On the subject of Russia, Tom Tugendhat adds that:
“The reality is, Russia’s military might in Syria has been more in the demonstration than in the reality, in the sense that they’ve made an awful lot of noise but they haven’t really been important in the fight against Isis. They’ve been focused on keeping Assad in power, and that means fighting Kurdish groups and other groups further in the West, rather than being terribly bothered about these Islamist movements in the East.”
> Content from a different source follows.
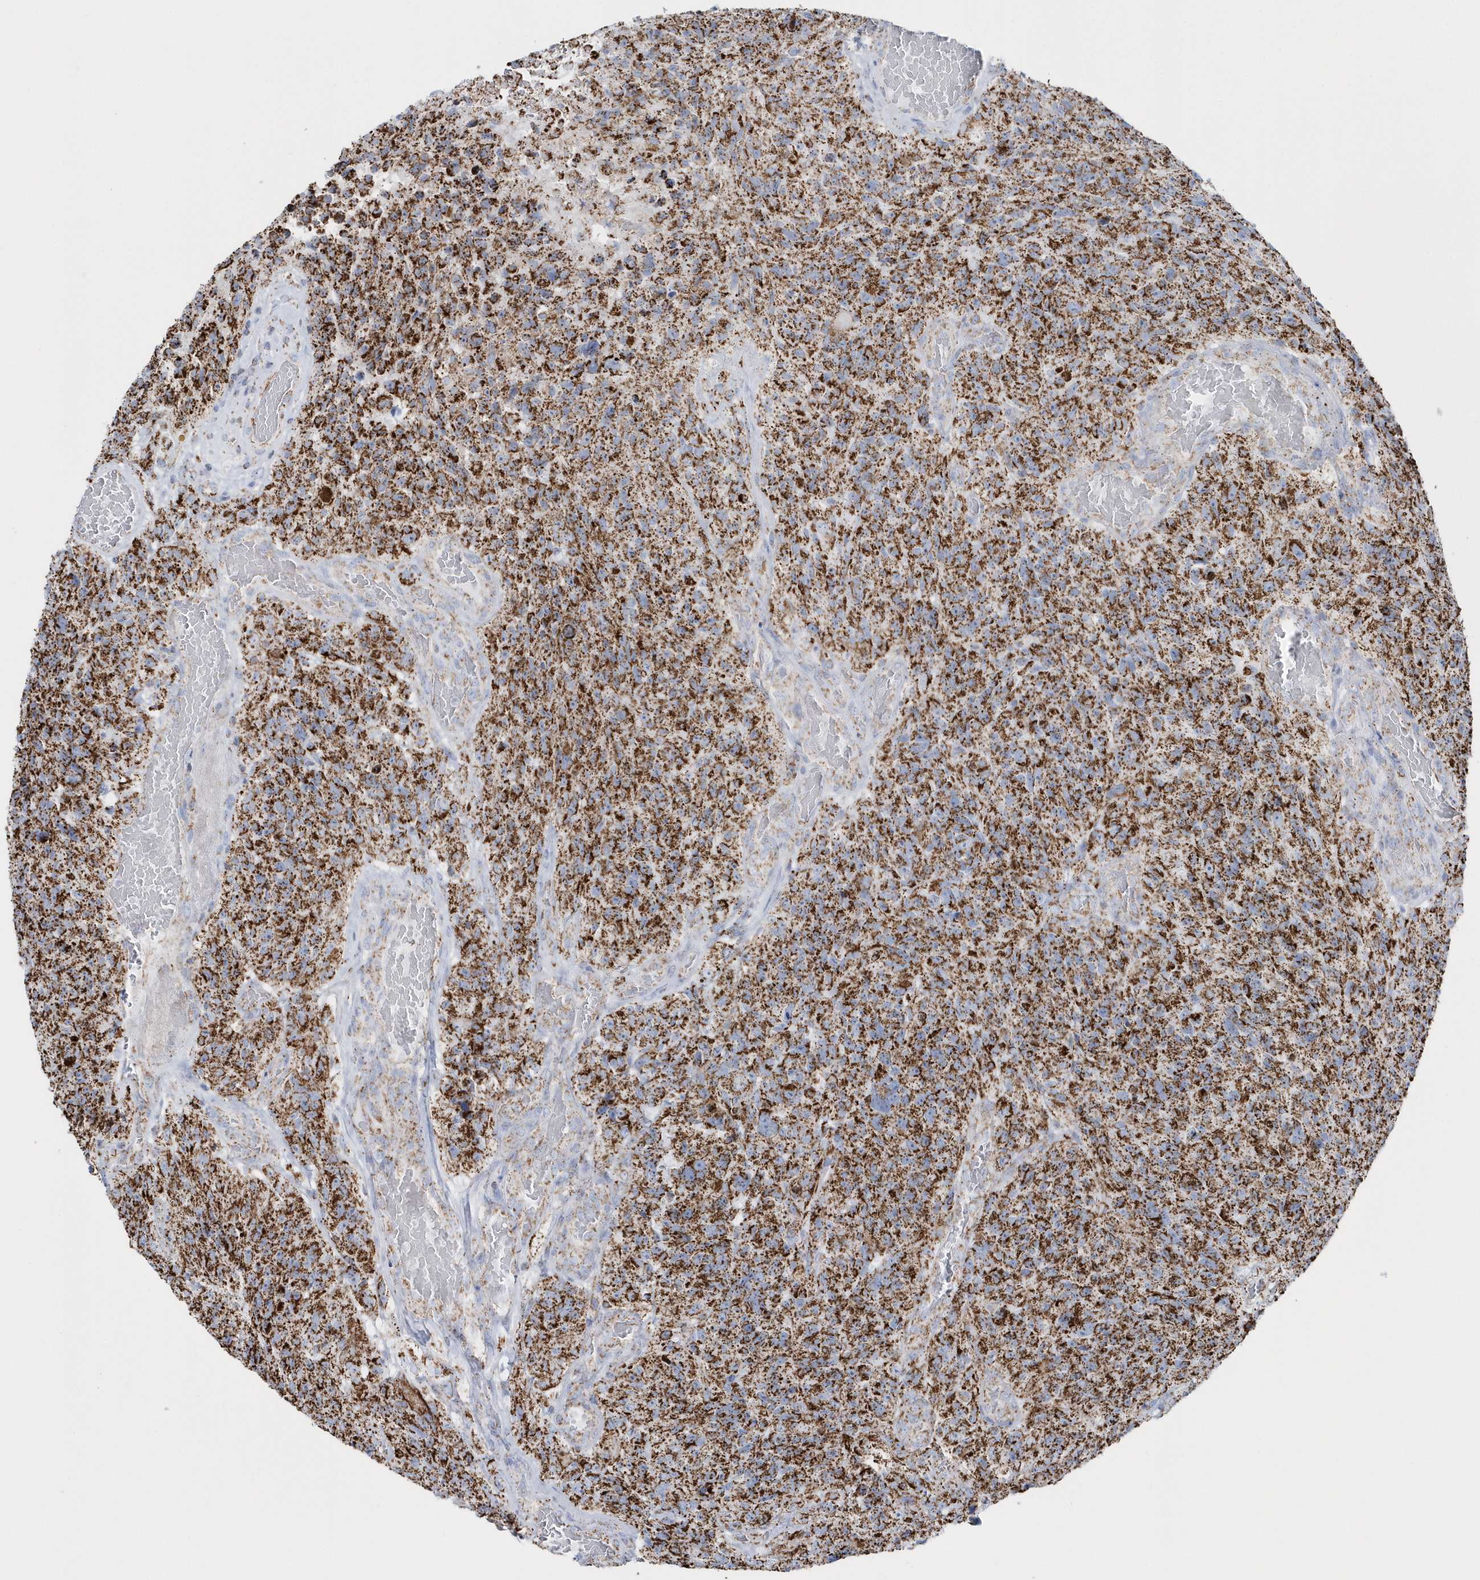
{"staining": {"intensity": "moderate", "quantity": ">75%", "location": "cytoplasmic/membranous"}, "tissue": "glioma", "cell_type": "Tumor cells", "image_type": "cancer", "snomed": [{"axis": "morphology", "description": "Glioma, malignant, High grade"}, {"axis": "topography", "description": "Brain"}], "caption": "Protein staining of high-grade glioma (malignant) tissue shows moderate cytoplasmic/membranous expression in approximately >75% of tumor cells. (DAB (3,3'-diaminobenzidine) = brown stain, brightfield microscopy at high magnification).", "gene": "TMCO6", "patient": {"sex": "male", "age": 69}}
Next, John Bercow has been a controversial Speaker, ever since his appointment to the role back in 2009, but he has hit headlines twice this week, first for saying that Donald Trump would not be welcome to speak in the Palaces of Westminster, and second, for revealing to a group of students that he had voted to Remain in the EU. A motion of no confidence against him has been filed, by a fellow Tory MP, and joining the podcast to debate Bercow’s future were Matthew Parris, whose column this week offers the embattled Speaker some tentative support, and the Spectator’s political editor, James Forsyth.
Matthew writes that:
“John Bercow has been both outstanding as a Speaker, and seriously flawed. You would need to be a sixth-former or Westminster habitué to know of the impact he’s made on public access, on engaging with the voters and with young people, on the lecture evenings to which he’s opened his Speaker’s House home, and the endless dog-hangings, so important for public-spirited people, on which he tirelessly drops in. He misspoke at Reading — but he was at least there at Reading, talking to students. His motivating idea, that a Parliament fit for the 21st century must invite and engage the world outside, and the Speaker is its ambassador, is true and strong.”
But not everyone agrees, and James Forsyth tells the podcast that:
“My issue isn’t so much him saying which way he voted in the referendum, which is, after all, a kind of extra-parliamentary matter. But him in that same appearance opining on which EU laws should be incorporated into UK law, something he knows is going to be debated in Parliament. Maintaining order in the House of Commons relies on MPs on both sides accepting that the Speaker is acting honourably and impartially, now, when he selects an amendment or chooses who to speak, people will know what his views are on this matter, and I think that will make it very hard for him to do the job.”
And finally, what do David Cameron, George Osborne and Boris Johnson all have in common? Other than a ruddy complexion and proximity to power, all three men were members of Oxford University’s Bullingdon Club. As was Harry Mount, the new editor of The Oldie, who this week writes the club’s obituary, and he joins the podcast. He writes that:
“It isn’t quite dead — but it is down to its last two members. That’s barely enough people to trash each other’s bedrooms, let alone a whole restaurant, as the Bullingdon was wont to do, according to legend — not that we ever did that sort of thing in my time in the club, from 1991 to 1993.”